**EXERCISE DETAILS:**
Search the data for the word "civile" and copy each line that has it.

**ENTRIES PROVIDED:**

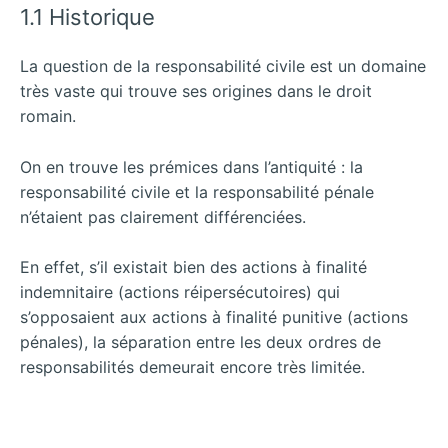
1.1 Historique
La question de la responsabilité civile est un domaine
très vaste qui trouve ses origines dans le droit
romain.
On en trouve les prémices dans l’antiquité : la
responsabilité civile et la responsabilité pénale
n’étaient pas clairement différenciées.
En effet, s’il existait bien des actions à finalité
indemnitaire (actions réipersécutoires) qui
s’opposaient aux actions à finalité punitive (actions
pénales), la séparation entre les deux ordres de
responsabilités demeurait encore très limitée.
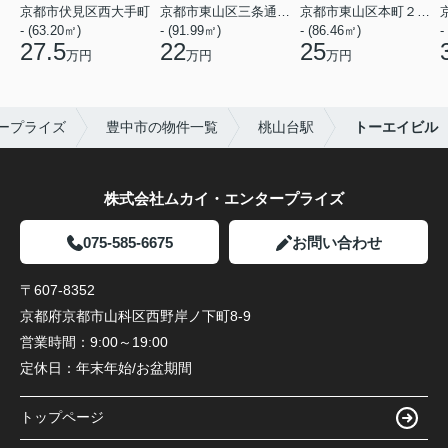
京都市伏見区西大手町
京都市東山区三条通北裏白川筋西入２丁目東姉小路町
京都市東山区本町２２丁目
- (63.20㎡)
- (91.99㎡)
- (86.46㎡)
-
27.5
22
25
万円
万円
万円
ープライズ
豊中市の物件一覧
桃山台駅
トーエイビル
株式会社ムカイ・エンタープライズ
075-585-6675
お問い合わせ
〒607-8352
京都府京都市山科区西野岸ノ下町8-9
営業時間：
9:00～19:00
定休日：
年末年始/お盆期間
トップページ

---

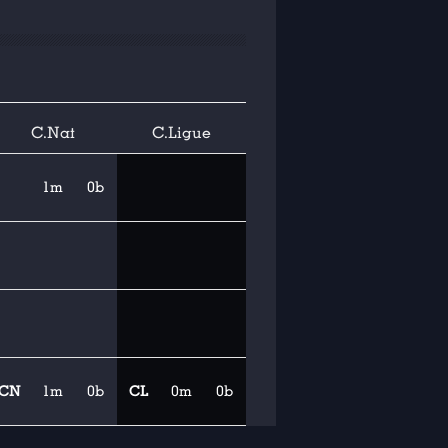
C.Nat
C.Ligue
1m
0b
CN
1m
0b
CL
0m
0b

**REPLY TO THE TASK:**
La question de la responsabilité civile est un domaine
responsabilité civile et la responsabilité pénale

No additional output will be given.